▶ What to work on: Transcribe the lines starting with the line that contains "Vi bruger udelukkende det nyeste og bedste" and going on through the line that contains "MØD VORES TEAM". Reproduce each one precisely, with nothing changed.

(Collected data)
——

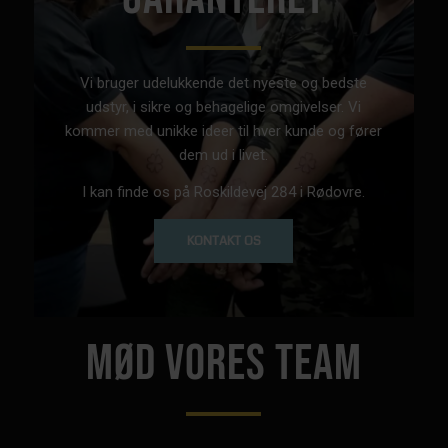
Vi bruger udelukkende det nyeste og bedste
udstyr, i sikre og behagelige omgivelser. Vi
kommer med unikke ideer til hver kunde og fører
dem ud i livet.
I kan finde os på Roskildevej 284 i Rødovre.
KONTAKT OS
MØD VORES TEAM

——

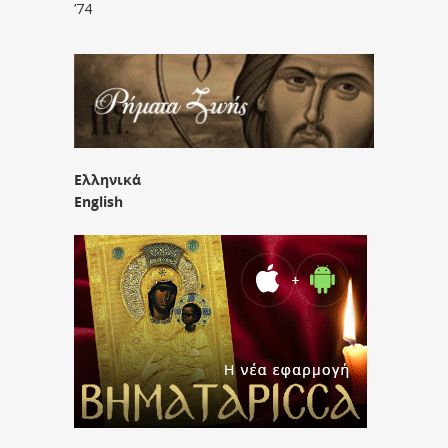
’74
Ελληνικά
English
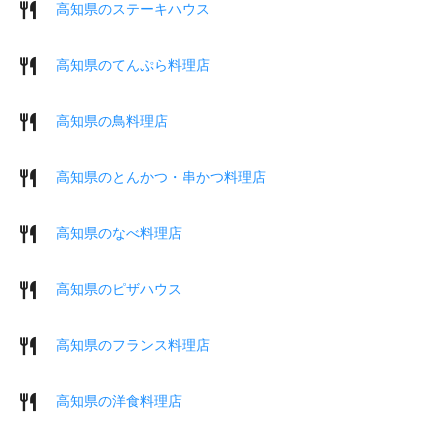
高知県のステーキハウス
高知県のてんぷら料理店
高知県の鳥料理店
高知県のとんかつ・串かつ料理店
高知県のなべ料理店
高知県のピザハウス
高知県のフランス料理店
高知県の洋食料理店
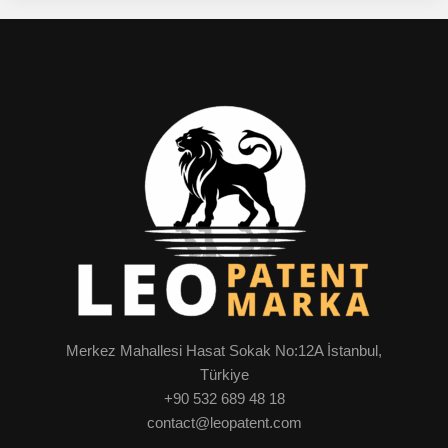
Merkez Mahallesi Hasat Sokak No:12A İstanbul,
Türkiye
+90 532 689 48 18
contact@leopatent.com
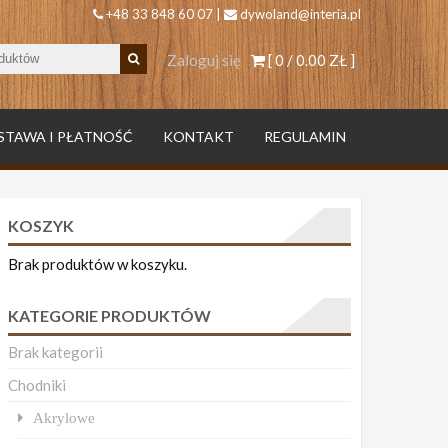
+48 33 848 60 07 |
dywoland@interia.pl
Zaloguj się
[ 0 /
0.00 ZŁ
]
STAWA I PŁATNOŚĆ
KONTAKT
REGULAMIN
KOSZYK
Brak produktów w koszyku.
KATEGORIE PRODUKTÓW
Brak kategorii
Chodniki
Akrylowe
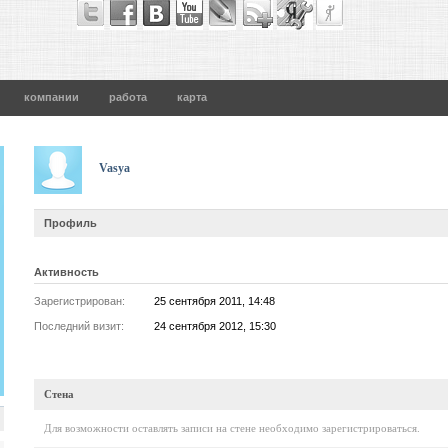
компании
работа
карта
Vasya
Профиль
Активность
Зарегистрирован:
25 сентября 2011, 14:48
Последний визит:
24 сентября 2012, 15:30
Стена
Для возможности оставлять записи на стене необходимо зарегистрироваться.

——

▶ Response to the exercise:
Vi bruger udelukkende det nyeste og bedste
udstyr, i sikre og behagelige omgivelser. Vi
kommer med unikke ideer til hver kunde og fører
dem ud i livet.
I kan finde os på Roskildevej 284 i Rødovre.
KONTAKT OS
MØD VORES TEAM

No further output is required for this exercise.